Delle (poche) possibilità che questo movimento trovi qualche forma di aiuto esterno ha scritto sul Guardian Emma Graham-Harrison. “Nessuno dei Paesi confinanti è candidato a sostenere un movimento anti-talebano, almeno per ora”,. Il discorso è simile se si va oltre la regione: “Saleh e i suoi alleati avrebbero probabilmente difficoltà a trovare un sostegno straniero significativo”.

La strada per il fronte anti talebano parte in salita. C’è, però, un elemento da considerare: i combattenti al momento sono alle prese con il potere che hanno raggiunto più velocemente di quanto loro stessi si aspettassero. Devono crearsi un minimo di legittimazione internazionale, formare un governo.
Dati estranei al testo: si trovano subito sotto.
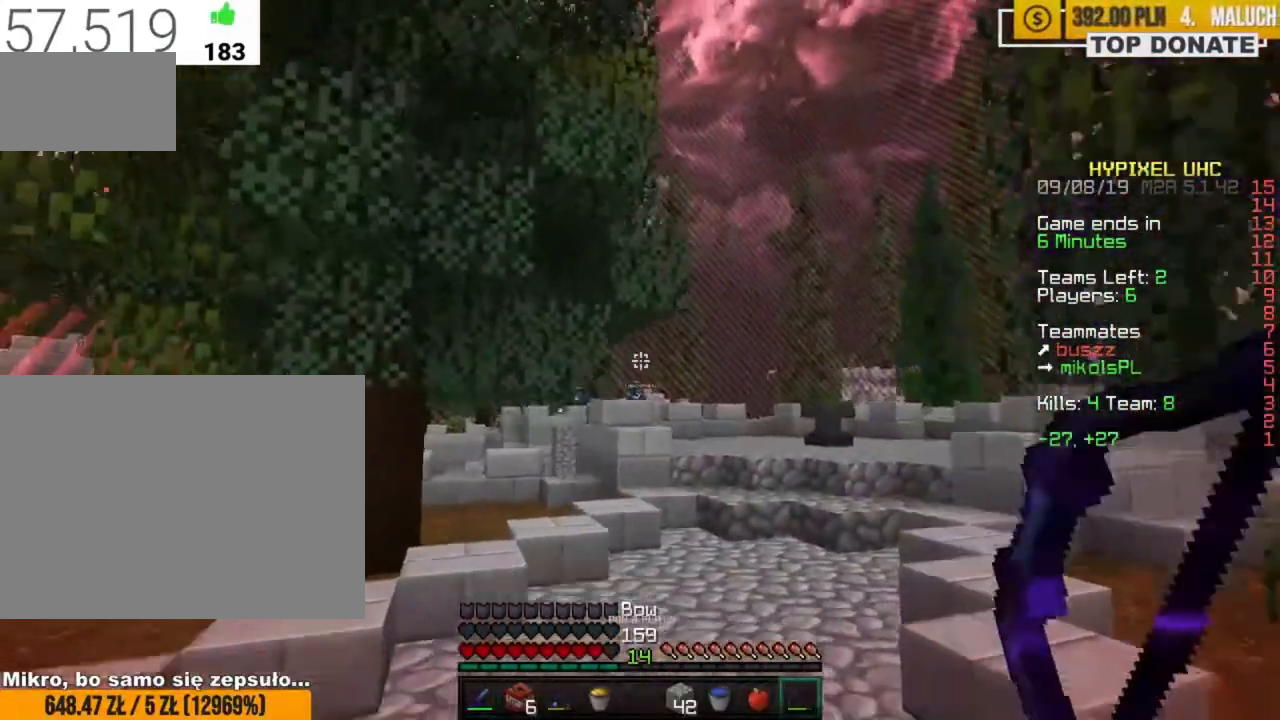
{"keys": ["d", "w", "z"], "mouse": ["right"], "events": [[283, "d", "down"]]}
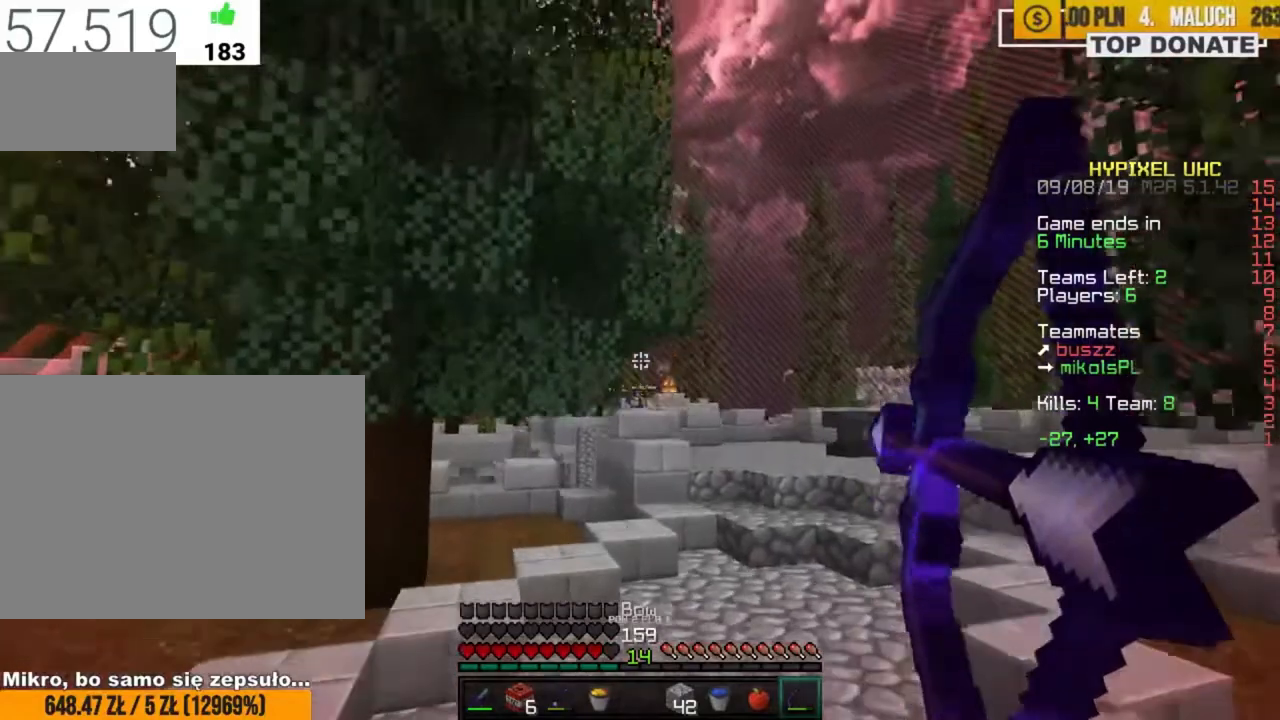
{"keys": ["w", "z"], "mouse": ["right"], "events": [[383, "d", "up"]]}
Potrebbero lasciar perdere il Panjshir, e i loro oppositori, almeno per il momento. Il fattore tempo potrebbe quindi giocare a favore del Fronte di Resistenza Nazionale. Che potrebbe organizzarsi meglio e raccogliere più proseliti. Ma difficilmente senza aiuto esterno potrà avere la forza di ostacolare significativamente il regime che sta per essere instaurato.